▶ [Excerpt to read]:
++++++
Effects of water deprivation on immunoreactive angiotensin II levels in plasma, cerebroventricular perfusate and hypothalamus of the rat.

To examine whether endogenous angiotensin--which has been suggested to produce increased vasopressin (ADH) release and water intake under dehydration, by stimulating the central nervous system--is derived from the brain or from the circulating blood or from both, the effects of water deprivation for 46 h on immunoreactive angiotensin II (AII) concentrations of plasma, cerebroventricular perfusate and the hypothalamus were studied in conscious and urethane-anaesthetized rats. Immunoreactive AII in plasma and the hypothalamus was extracted with acetone and petroleum ether preceding the determination by radioimmunoassay. The water deprivation significantly increased plasma immunoreactive AII concentration (P less than 0.002) together with plasma osmolality and sodium concentration, and reduced the potassium concentration. However, neither the immunoreactive AII concentration of the ventricular perfusate nor that of the hypothalamus was affected. Both the perfusate and the hypothalamus were very poor in immunoreactive AII (less than 35.0 pg/ml and less than 46.7 pg/g wet tissue, respectively). These results may suggest that increased ADH release and water intake under dehydration are brought about by the angiotensin formed in the circulating blood rather than in the brain.
++++++
▶ [Questions]:
**1)** Using the abstract on water deprivation in rats, mark each statement yes or no and quote the deciding words: (a) The rats went without water for 46 hours. (b) Going without water raised the potassium concentration. (c) The amount of immunoreactive AII in the hypothalamus stayed the same after water deprivation.
**2)** According to the abstract on water deprivation in rats, what was used to extract immunoreactive AII from plasma and the hypothalamus before the radioimmunoassay?

Records from a data collection:
++++++
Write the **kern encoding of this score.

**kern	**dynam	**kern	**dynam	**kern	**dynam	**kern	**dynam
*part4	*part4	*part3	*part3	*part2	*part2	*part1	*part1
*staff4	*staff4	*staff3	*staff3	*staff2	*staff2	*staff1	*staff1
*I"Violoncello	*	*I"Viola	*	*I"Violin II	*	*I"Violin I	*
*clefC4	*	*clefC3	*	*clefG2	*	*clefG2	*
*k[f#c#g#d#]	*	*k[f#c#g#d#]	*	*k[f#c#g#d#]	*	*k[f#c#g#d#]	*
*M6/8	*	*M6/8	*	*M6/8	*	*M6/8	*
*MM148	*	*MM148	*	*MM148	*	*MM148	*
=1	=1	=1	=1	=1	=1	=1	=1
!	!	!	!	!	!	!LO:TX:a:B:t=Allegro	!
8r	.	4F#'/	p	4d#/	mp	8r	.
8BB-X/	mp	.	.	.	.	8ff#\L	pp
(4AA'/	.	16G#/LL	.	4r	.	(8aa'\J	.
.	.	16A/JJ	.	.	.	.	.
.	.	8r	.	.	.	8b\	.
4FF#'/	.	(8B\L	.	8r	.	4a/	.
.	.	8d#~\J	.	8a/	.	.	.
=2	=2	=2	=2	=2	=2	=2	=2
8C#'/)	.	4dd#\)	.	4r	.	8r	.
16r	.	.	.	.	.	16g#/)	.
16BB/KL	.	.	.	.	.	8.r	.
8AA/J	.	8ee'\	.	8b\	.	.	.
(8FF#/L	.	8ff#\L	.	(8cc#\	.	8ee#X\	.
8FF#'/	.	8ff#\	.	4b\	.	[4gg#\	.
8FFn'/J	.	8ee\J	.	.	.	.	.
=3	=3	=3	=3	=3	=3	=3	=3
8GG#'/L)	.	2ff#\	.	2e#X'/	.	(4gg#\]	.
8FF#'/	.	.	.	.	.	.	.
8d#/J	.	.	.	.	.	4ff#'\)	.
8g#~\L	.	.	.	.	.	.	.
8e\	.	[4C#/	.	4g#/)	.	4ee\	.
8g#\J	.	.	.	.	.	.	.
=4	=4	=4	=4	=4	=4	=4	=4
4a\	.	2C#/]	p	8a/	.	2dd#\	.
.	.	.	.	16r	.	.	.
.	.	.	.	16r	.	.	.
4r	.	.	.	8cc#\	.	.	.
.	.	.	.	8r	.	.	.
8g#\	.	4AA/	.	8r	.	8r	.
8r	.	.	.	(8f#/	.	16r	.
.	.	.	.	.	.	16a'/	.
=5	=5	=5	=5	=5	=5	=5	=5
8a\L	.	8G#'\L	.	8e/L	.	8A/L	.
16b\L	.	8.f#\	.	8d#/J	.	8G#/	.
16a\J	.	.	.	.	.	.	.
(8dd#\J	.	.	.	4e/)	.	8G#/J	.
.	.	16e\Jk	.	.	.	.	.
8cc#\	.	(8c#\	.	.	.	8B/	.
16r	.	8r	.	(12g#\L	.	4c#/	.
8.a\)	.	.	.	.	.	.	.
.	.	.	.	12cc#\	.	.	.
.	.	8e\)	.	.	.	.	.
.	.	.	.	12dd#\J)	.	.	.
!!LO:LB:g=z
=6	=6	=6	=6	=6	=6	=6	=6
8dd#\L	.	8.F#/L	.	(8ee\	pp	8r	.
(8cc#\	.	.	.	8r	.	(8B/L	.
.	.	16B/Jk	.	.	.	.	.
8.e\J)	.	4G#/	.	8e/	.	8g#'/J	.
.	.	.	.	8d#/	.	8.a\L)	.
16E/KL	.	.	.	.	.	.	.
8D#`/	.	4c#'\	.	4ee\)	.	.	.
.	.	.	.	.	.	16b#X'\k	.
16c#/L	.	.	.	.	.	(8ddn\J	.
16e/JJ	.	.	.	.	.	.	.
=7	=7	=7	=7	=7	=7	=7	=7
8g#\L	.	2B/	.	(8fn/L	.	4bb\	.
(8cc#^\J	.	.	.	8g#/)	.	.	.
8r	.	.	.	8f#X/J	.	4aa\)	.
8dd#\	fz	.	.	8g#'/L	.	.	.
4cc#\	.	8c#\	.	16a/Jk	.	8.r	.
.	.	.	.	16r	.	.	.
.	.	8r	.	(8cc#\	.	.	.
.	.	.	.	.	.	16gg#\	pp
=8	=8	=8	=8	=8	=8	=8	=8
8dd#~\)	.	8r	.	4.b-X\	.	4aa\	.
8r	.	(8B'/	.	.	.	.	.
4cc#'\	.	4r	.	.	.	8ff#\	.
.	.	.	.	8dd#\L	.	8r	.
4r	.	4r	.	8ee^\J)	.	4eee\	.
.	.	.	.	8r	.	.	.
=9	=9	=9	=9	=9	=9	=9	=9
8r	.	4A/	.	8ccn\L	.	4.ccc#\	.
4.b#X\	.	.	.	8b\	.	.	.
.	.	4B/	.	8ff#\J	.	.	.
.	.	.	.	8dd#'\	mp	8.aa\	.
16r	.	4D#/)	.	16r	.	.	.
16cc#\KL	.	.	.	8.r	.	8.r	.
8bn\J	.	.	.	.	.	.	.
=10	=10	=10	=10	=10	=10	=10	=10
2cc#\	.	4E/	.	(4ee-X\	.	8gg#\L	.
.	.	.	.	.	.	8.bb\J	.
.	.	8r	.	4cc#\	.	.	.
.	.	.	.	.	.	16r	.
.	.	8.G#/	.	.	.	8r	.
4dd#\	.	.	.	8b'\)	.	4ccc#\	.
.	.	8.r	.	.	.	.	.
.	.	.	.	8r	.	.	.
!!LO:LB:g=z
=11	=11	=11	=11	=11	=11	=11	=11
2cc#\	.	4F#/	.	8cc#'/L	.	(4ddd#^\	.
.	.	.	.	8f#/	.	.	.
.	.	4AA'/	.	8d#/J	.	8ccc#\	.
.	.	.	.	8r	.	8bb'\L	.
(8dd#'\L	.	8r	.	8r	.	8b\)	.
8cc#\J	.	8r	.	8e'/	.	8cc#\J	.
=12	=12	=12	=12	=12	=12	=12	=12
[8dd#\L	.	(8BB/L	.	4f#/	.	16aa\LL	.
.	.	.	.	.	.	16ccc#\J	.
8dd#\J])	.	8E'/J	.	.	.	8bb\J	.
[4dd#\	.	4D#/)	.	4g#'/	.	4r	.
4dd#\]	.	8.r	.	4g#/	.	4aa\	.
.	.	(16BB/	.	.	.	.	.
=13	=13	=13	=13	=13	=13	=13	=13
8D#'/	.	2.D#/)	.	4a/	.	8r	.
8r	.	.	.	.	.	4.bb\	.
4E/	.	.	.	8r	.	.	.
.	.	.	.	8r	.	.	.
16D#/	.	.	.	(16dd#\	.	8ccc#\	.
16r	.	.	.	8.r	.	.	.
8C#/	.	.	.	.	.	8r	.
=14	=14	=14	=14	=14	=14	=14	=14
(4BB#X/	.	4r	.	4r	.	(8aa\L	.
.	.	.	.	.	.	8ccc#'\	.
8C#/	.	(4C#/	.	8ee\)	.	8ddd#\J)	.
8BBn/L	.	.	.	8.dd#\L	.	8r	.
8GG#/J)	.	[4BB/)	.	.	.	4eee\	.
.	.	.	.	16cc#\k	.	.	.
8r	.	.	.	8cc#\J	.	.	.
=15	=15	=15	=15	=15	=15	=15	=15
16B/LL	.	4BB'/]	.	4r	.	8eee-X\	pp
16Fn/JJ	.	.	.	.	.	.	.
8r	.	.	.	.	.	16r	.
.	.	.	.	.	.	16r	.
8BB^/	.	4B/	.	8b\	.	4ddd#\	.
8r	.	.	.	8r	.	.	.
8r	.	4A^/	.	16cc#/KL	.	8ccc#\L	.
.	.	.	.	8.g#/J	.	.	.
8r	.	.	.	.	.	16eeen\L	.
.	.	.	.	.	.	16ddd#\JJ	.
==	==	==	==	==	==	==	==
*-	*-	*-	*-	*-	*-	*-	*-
++++++
▶ [Responses per task]:
**1)**
(a) Yes: "the effects of water deprivation for 46 h"
(b) No: "and reduced the potassium concentration"
(c) Yes: "neither the immunoreactive AII concentration of the ventricular perfusate nor that of the hypothalamus was affected"

**2)** Acetone and petroleum ether.